> Problem statement
Omit the images and return the remaining entries unchanged.

Recorded information section start

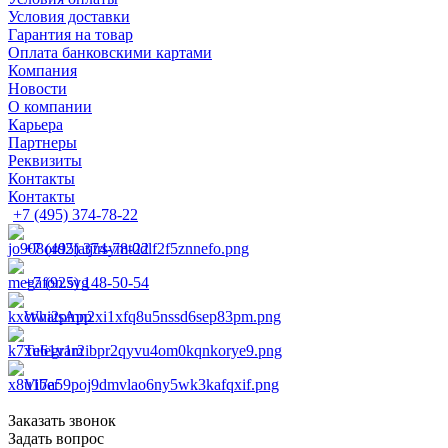
Условия доставки
Гарантия на товар
Оплата банковскими картами
Компания
Новости
О компании
Карьера
Партнеры
Реквизиты
Контакты
Контакты
+7 (495) 374-78-22
+7 (495) 374-78-22
+7 (925) 148-50-54
WhatsApp
Telegram
Viber
Заказать звонок
Задать вопрос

Recorded information section end

> Response to the exercise
Условия доставки
Гарантия на товар
Оплата банковскими картами
Компания
Новости
О компании
Карьера
Партнеры
Реквизиты
Контакты
Контакты
+7 (495) 374-78-22
+7 (495) 374-78-22
+7 (925) 148-50-54
WhatsApp
Telegram
Viber
Заказать звонок
Задать вопрос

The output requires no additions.